At about 11.30am this morning Sol Trujillo was telling around 500 of the nation’s top analysts and journalists about the virtues of the Next-G network when he got an unexpected spray.

A sprinkler system at the glass-fronted overseas passenger terminal at Circular Quay sprang to life unexpectedly, drenching the stage and the first few rows of attendees.

Some journalists at the briefing claim that the pugnacious Telstra CEO was drenched. Others say their colleagues are guilty of wishful thinking and he was actually spared the worst of it.
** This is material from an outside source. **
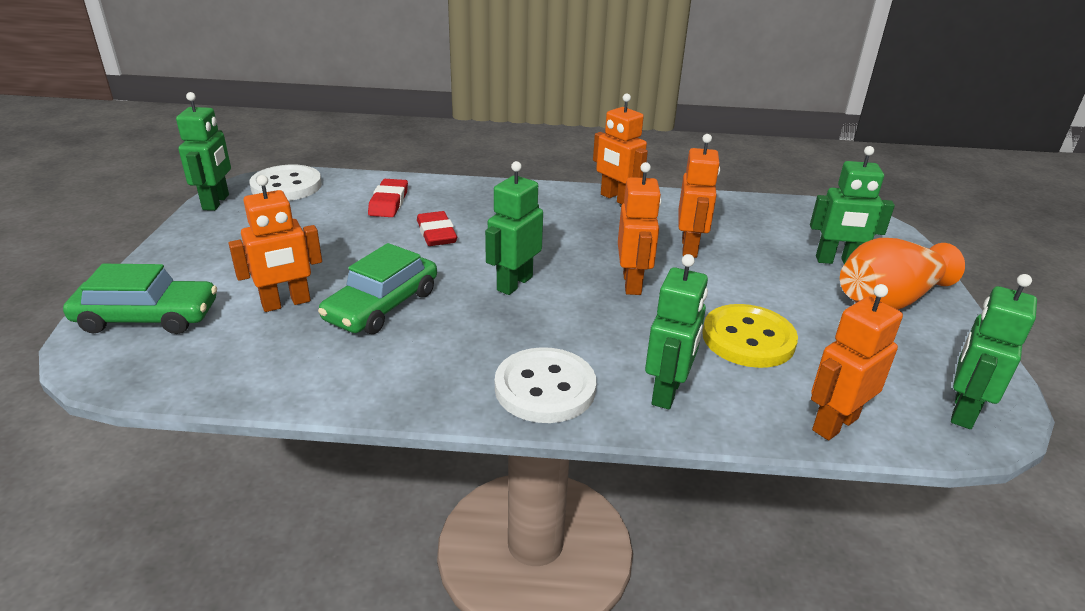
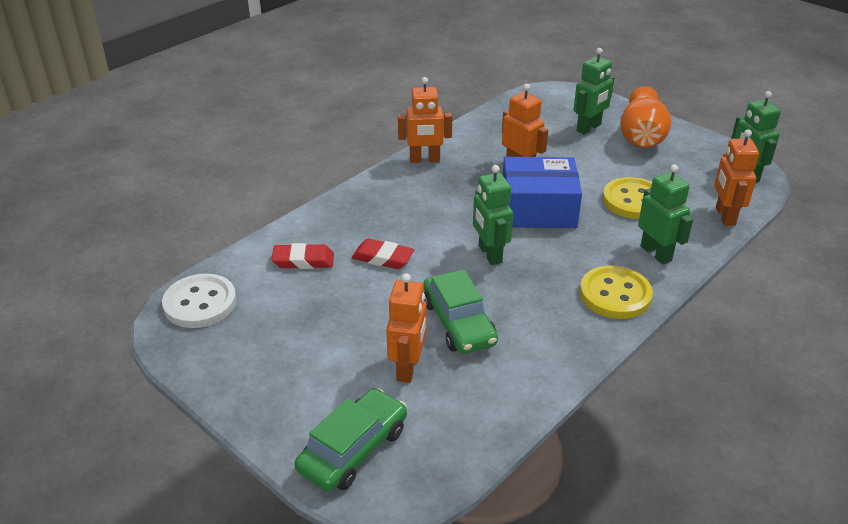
camera: 50 degrees left, 5 degrees up
green robot [176,92,231,211] -> none
red eraser [368,179,408,217] -> red eraser turned 45 degrees counterclockwise [271,243,334,269]
white button [495,347,596,423] -> yellow button [580,266,653,319]
orange robot [618,162,661,295] -> blue box [503,157,582,228]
Either way the room ended up stinking from the sprinkler bore water, the audience got a bucketing, and the discussion came to a damp end.

According to the ABC Trujllo had earlier been warming to a discussion of the virtues of a $1 billion Next-G wireless broadband network that he said would make the company a world leader and would reach 98% of all Australians.

“This is the day, the sixth of October, 2006, that life in Australia will be changed forever,” he said. “It’s going to be changed by a new nation-wide, high-speed, broadband, wireless network.”

Mr Trujillo says the Next G network has a geographical reach that is 100 times greater than any other competitors. “Telstra’s new Next G network will reach around 98% of all Australians,” he said. “It’s going to create new experiences for just about everything that we think about doing in our everyday lives.”

The briefing about the technology that will change Australian life forever has been moved the Hilton and will continue this afternoon.

As for the technology that stopped Trujillo in his tracks, the suspected culprit is a light that was set up too close to a heat sensor.